Shares of Canada Goose Holdings Inc. (NYSE:GOOS) were soaring today after the down-jacket maker topped estimates in its first report as a publicly traded company. As of 3:28 p.m. EDT, the stock was up 15.3%.
In its fourth-quarter report, the clothing maker said that sales increased 21.9%, to $51.1 million Canadian in the seasonally slow quarter, which was much better than expectations at $31.1 million Canadian. On the bottom line, it posted an adjusted net loss of -$0.15 Canadian per share, worse than the -$0.09 Canadian per share it posted a year ago. However, that also beat expectations at -$0.20 Canadian a share.
Direct-to-consumer revenue nearly tripled in the period, to $36.5 million Canadian, as the company stepped up its focus on e-commerce and its own stores.
CEO Dani Reiss called the performance "a strong finish to an excellent year of growth," citing the successful opening of the company's first two flagship stores in Toronto and New York, as well as the IPO. Reiss also noted that revenue in the fourth quarter was negatively impacted by the shifting of wholesale revenue to the third quarter.
Looking ahead, management called for revenue growth in the mid-to-high teens, which it said was consistent with its long-term trajectory.
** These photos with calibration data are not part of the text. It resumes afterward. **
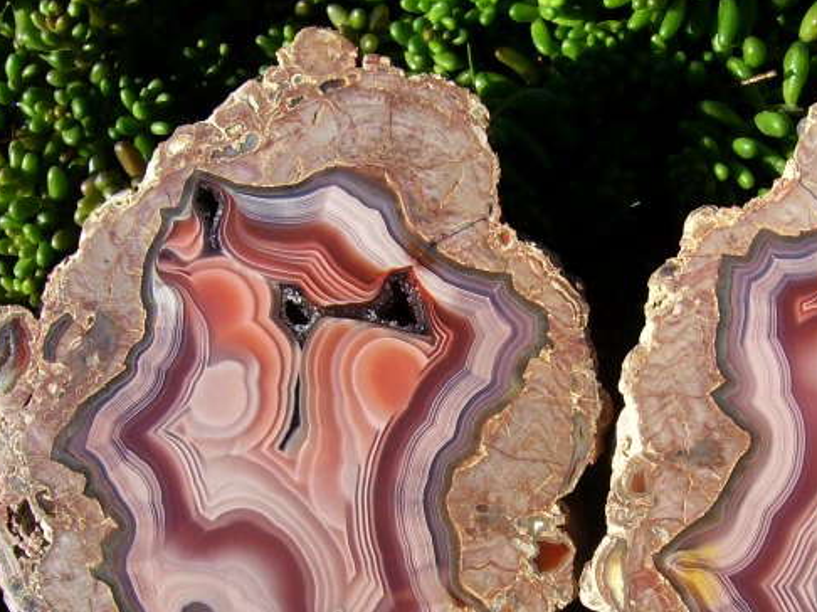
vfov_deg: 25.9
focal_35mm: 56
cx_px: 543
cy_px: 417
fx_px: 1321
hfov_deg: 34.1
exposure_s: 1/350
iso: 80
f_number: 4.8
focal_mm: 5.6
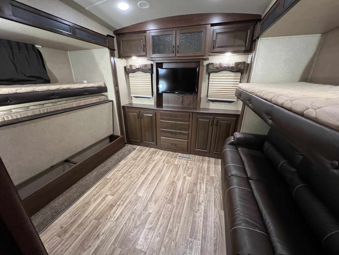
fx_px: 127
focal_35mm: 13
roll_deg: -0.6
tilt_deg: -20.0
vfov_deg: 89.9
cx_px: 170
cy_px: 128
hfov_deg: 106.2
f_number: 1.8
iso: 800
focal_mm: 1.57
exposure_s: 1/40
Analysts had been calling for sales growth of 19.2%.
It also projected adjusted earnings-per-share growth over the next three years of 20% annually, which compares to analyst expectations of 25% growth next year.
Canada Goose's results and forecast were encouraging, but the bigger question for the company is if its brand can continue to remain fashionable, especially since much of the apparel-retail industry is struggling. If management can execute on its long-term guidance, the stock should continue to move higher. Given the challenges in the retail industry and the fickleness of fashion, continued strong growth may not be so easy.